- THE PROBLEM
Please report how many lines in the records below contain "para". Reply with the number alone.

[Stored items from a collection]
"""
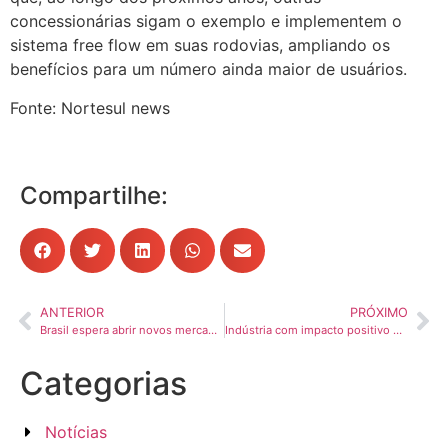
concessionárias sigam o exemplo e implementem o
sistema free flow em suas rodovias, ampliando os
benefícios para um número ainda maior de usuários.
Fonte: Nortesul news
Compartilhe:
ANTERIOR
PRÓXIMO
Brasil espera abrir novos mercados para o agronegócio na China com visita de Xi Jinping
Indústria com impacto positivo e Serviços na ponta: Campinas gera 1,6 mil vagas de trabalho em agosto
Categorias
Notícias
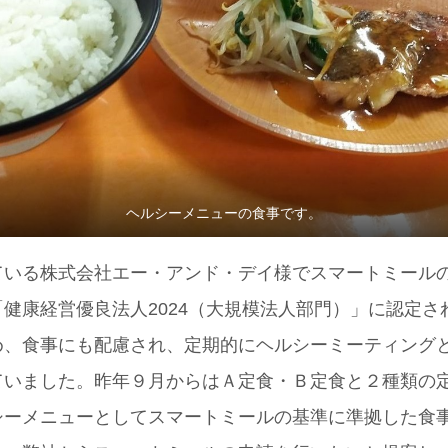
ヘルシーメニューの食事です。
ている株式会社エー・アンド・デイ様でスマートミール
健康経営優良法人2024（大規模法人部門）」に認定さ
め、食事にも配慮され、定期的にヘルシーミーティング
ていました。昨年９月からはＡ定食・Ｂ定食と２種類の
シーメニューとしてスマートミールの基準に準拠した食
"""
"""
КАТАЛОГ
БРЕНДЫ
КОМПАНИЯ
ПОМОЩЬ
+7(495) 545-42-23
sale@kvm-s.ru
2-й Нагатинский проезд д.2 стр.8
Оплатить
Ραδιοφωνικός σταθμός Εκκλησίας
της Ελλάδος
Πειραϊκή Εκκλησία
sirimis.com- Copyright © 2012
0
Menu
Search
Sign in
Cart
"""
- ANSWER SPACE
2